========== Глава 13. Memento mori. ==========
На обратной стороне, чуть выше щиколотки, был порван её гольф, почти полностью с той стороны ставший красным. Константин покачал головой и принялся снимать сначала её крохотный башмачок, тоже замазанный кровью, а потом аккуратно снял и некогда белоснежный гольф; ткань противно присохла к коже, поэтому пришлось потянуть, и Дженни сквозь сон негромко вскрикнула от боли, но так и не проснулась. Даже по разрезу на самом гольфе можно было определить, что рана длинная и серьёзная; мужчина покачал головой, понимая, что это не есть хорошо: то, что девочка ранена, не заметил никто. Это может закончиться очень плохо, если вовремя не продезинфицировать рану; уже тогда у повелителя тьмы появилось дурное предчувствие, но он лишь осторожно перевернул Дженни на живот, чтобы постоянно не поворачивать ногу — больно неудобное место ранения оказалось.
И когда Джон увидел рану, то ужаснулся: глубокая, пыльная, видно, что не продезинфицированная, даже гнойная… Тут-то для него всё вдруг резко и встало на свои места: и температура дочери, и потеря сознания, и своё плохое предчувствие в груди. Он в сию минуту достал из рюкзака спирт и принялся очищать, но какой-то поганый голос внутри него говорил, что поздно. «Только бы не заражение, только бы не заражение» — стало его новой молитвой, а на деле Константин знал, как всё обстояло… Этот ужасный чёрный гной смылся наполовину; Дженни дрожала, пыталась уползти, перевернуться, дёргала ногой и раз чуть не выбила из рук папы спирт — она не то чтобы очнулась, но была в некоем состоянии бреда. А Джон чувствовал, как это бесполезно, как безысходно, как жалко и похоже на попытки не умеющего плавать доплыть до берега. Лишь Чес за всё это время не проронил ни слова, оставаясь молчаливым, но всё понимающим наблюдателем этой сцены.

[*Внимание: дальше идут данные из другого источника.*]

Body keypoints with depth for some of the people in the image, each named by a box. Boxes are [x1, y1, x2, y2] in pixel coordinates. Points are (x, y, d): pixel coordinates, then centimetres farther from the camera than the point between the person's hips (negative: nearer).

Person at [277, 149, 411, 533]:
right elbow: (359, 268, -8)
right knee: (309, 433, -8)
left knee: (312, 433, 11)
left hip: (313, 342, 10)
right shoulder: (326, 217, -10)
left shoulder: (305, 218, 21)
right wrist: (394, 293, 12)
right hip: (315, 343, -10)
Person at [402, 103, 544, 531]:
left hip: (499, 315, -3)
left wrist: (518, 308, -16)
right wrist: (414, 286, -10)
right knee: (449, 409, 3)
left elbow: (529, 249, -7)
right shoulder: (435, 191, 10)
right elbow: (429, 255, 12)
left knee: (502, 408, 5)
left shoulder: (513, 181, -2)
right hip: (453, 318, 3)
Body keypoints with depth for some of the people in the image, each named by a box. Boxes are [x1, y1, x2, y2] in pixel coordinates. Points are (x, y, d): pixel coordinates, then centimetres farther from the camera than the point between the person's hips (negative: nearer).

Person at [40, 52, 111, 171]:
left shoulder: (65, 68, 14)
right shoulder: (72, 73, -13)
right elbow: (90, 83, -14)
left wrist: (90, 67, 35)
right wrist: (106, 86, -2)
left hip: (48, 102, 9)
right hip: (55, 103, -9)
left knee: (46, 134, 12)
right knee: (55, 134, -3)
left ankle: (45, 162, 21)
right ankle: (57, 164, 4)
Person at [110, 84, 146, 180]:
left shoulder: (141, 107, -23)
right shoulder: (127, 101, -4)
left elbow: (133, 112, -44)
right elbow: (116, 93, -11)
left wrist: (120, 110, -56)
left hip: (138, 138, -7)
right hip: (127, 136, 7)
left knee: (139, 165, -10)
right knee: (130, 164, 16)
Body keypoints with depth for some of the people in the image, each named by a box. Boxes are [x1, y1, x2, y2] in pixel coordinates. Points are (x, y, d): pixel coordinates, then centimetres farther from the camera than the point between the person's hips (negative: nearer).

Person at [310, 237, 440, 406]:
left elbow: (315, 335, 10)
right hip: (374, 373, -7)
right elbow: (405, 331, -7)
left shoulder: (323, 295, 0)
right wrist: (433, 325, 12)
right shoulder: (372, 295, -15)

Константин, закончив и для чего-то наложив бинт, развернул Дженни обратно на спину, заставил Fеё очнуться, аккуратно положил в ротик таблетку аспирина и дал запить. Девочка слабо улыбнулась, узнав папу, но скоро отключилась и как прежде провалилась в тревожный и лихорадочный сон. Джон и правда не знал, чем ей ещё помочь; гной-то он благодаря своим невозможным усилиям и страданиям дочки смыть смог, но кто знал точно, проник ли он внутрь, в кровь, или нет?..
Креймер в это время подошёл ближе и буквально взглядом спросил, как обстоят дела; мужчина прикрыл лицо руками, посидел так минуту, ощущая под ладонями горячую кожу, а потом глянул на парня.
— Не знаю, Чес… Там был гной. Сильный гной. Никто не заметил и даже не осмотрел ребёнка! Будем молить Бога, чтобы это не прошло дальше…
— Быть может, есть смысл подозвать медика? У них же есть медик? — Парень суетливо обернулся в сторону выхода, готовясь сорваться и спросить.
— Если бы был, то она бы так не лежала. Иначе это какой-то тупой медик. — Чес уже был в общем зале и принялся активно расспрашивать. Джону не было слышно не только из-за того, то говорящие находились далеко, но и из-за своего вакуума мыслей. Теперь не оцепенение, а горечь от ещё не осознанной правды овладела им; может, он это ещё не совсем осознал, но семя навязчивой мысли уже поселилось в его мозгу, сорняком распространяясь дальше. Безысходность и подобные чувства смешались в тонкую вуаль, и судьба осторожно накинула её на него; чего ни делай, как ни желай, а предначертанное всё равно наступит — и хрен знает, почему такие слова всплывали в голове у Джона.
— Медик погиб. Сгорел. Его обгоревшие останки можно наблюдать прямо из входа…
— Чес! — Мужчина, поморщившись, и не столько от отвращения, сколько от нежелания слышать о том, как рушится его надежда, прервал парня и бросил на него умоляющий взгляд. Креймер понял и виновато кивнул.
— Что там произошло-то? И, кстати, давай выйдем. Пусть Дженни отдохнёт. — Джон попытался пристроить выломанную дверь, но получилось лишь только прислонить её к стене, частично закрыв вход. Они остановились недалеко от неё, но к Саманте не подошли — мужчина не хотел, так как понимал, что в порыве чувств мог наговорить ей серьёзных гадостей.